JAKE Wightman stood shoulder to shoulder with Laura Muir last night by insisting that Wada’s decision to lift the suspension of Russia’s anti-doping agency Rusada “makes a mockery of the sport a little bit”.

Muir, who was named the FPSG Athlete of the Year at a glitzy ceremony at the Hilton in Glasgow last night, is an outspoken critic of doping and Wightman, who has taken her lead in doubling up in both the 800m and 1500m, agrees that re-admitting the Russian authority before they had met all the conditions originally set by Wada sets out the wrong message.

“My event personally is not that Russian dominated so I’m pretty lucky that it’s not directly affecting it but I do think it makes a mockery of the sport a little bit and I think for the integrity of every athlete it needs to be known that they’re there doing the right thing,” said Wightman. “You want to assume that everyone is clean but when there are nations who historically haven’t been clean and potentially come back into the sport and not clean still, it’s not very fair on the rest of us.

“But it doesn’t really make the difference as to how we approach the event.
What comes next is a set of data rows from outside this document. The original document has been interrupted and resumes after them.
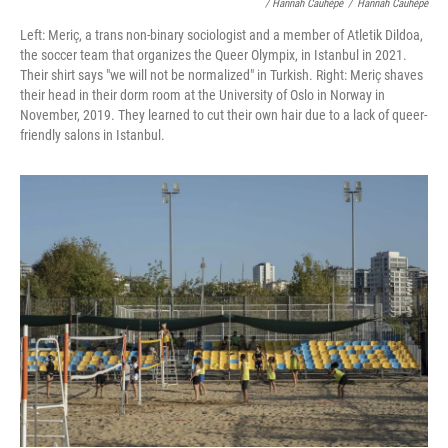
/ Hannah Cauhépé
/
Hannah Cauhépé
Left: Meriç, a trans non-binary sociologist and a member of Atletik Dildoa,
the soccer team that organizes the Queer Olympix, in Istanbul in 2021.
Their shirt says "we will not be normalized" in Turkish. Right: Meriç shaves
their head in their dorm room at the University of Oslo in Norway in
November, 2019. They learned to cut their own hair due to a lack of queer-
friendly salons in Istanbul.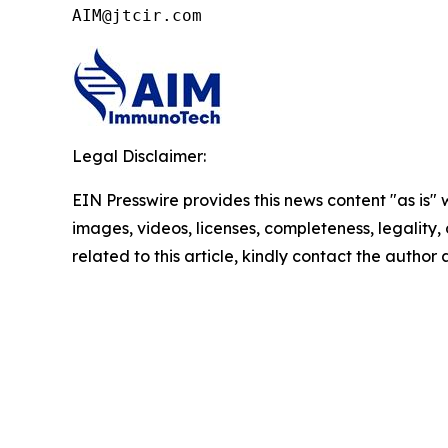
AIM@jtcir.com
Legal Disclaimer:
EIN Presswire provides this news content "as is" 
images, videos, licenses, completeness, legality, o
related to this article, kindly contact the author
You still want to try to beat everybody there when you race and I’m sure there are other athletes outside of Russia that you’re racing against that are doping as well. So you’ve just got to treat everyone the same as you and everyone is going for the same thing and if you’ve been able to beat cheats or potential cheats in the past then Russian athletes coming back in, it doesn’t mean they’re going be miles ahead still. It just means that you’re going to have more of an incentive to try and beat them, you just have to train harder to be in better shape.”

Wightman said Muir, a silver and bronze medallist at the World Indoors in Birmingham and March, plus a European outdoor gold medallist in Berlin in September, continued to be an inspiration as the pair build towards their medals bids at the Tokyo Olympics in 2020. The staging posts for that are the European Indoors in Glasgow in March and the World Championships in Doha in September.

“I need to get a bit better to be the male equivalent of Laura I think,” said Wightman. “But I think every Scottish and British athlete has seen Laura over the last few years progress and shown she can mix it with the world’s best and challenge for global medals,” said Wightman. “And there’s nothing that makes her any different from us, she has been brought up with Scottish Athletics, she still lives and trains in Scotland. I think her gutsiness and grit which a lot of Scottish athletes possess shows that if we get the right opportunities and some good training behind us we can try to do the same at champs.”